= Task to complete =
Please retype the records below exactly, from the first line through the line containing "following command and", and leave out any pictures.

= Exercise data =

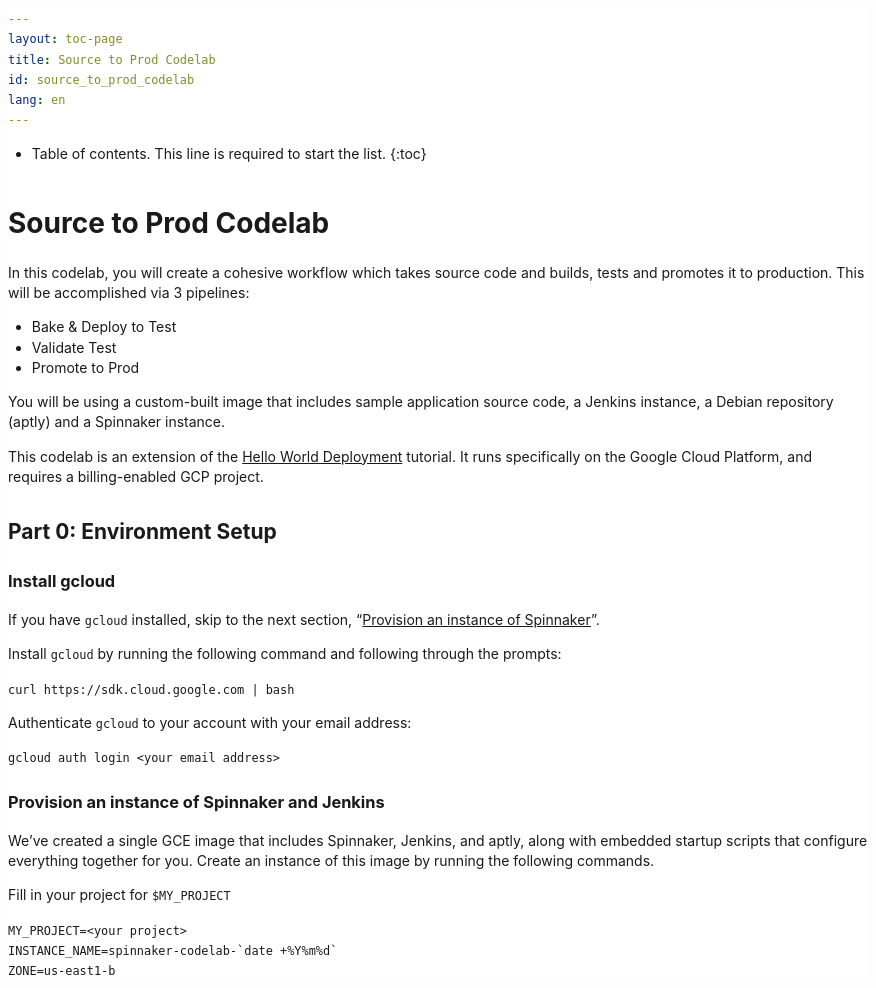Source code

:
 ```yaml
---
layout: toc-page
title: Source to Prod Codelab
id: source_to_prod_codelab
lang: en
---
```


* Table of contents. This line is required to start the list.
{:toc}

# Source to Prod Codelab

In this codelab, you will create a cohesive workflow which takes source code and builds, tests and promotes it to production. This will be accomplished via 3 pipelines:

* Bake & Deploy to Test
* Validate Test
* Promote to Prod

You will be using a custom-built image that includes sample application source code, a Jenkins instance, a Debian repository (aptly) and a Spinnaker instance.

This codelab is an extension of the [Hello World Deployment](http://spinnaker.io/documentation/hello-spinnaker.html) tutorial. It runs specifically on the Google Cloud Platform, and requires a billing-enabled GCP project.

## Part 0: Environment Setup

### Install gcloud

If you have `gcloud` installed, skip to the next section, “[Provision an instance of Spinnaker](#provision-an-instance-of-spinnaker-and-jenkins)”.

Install `gcloud` by running the following command and following through the prompts:

    curl https://sdk.cloud.google.com | bash

Authenticate `gcloud` to your account with your email address:

    gcloud auth login <your email address>

### Provision an instance of Spinnaker and Jenkins

We’ve created a single GCE image that includes Spinnaker, Jenkins, and aptly, along with embedded startup scripts that configure everything together for you. Create an instance of this image by running the following commands.

Fill in your project for `$MY_PROJECT`

    MY_PROJECT=<your project>
    INSTANCE_NAME=spinnaker-codelab-`date +%Y%m%d`
    ZONE=us-east1-b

= Expected answer =
Source code

:
 ```yaml
---
layout: toc-page
title: Source to Prod Codelab
id: source_to_prod_codelab
lang: en
---
```


* Table of contents. This line is required to start the list.
{:toc}

# Source to Prod Codelab

In this codelab, you will create a cohesive workflow which takes source code and builds, tests and promotes it to production. This will be accomplished via 3 pipelines:

* Bake & Deploy to Test
* Validate Test
* Promote to Prod

You will be using a custom-built image that includes sample application source code, a Jenkins instance, a Debian repository (aptly) and a Spinnaker instance.

This codelab is an extension of the [Hello World Deployment](http://spinnaker.io/documentation/hello-spinnaker.html) tutorial. It runs specifically on the Google Cloud Platform, and requires a billing-enabled GCP project.

## Part 0: Environment Setup

### Install gcloud

If you have `gcloud` installed, skip to the next section, “[Provision an instance of Spinnaker](#provision-an-instance-of-spinnaker-and-jenkins)”.

Install `gcloud` by running the following command and following through the prompts:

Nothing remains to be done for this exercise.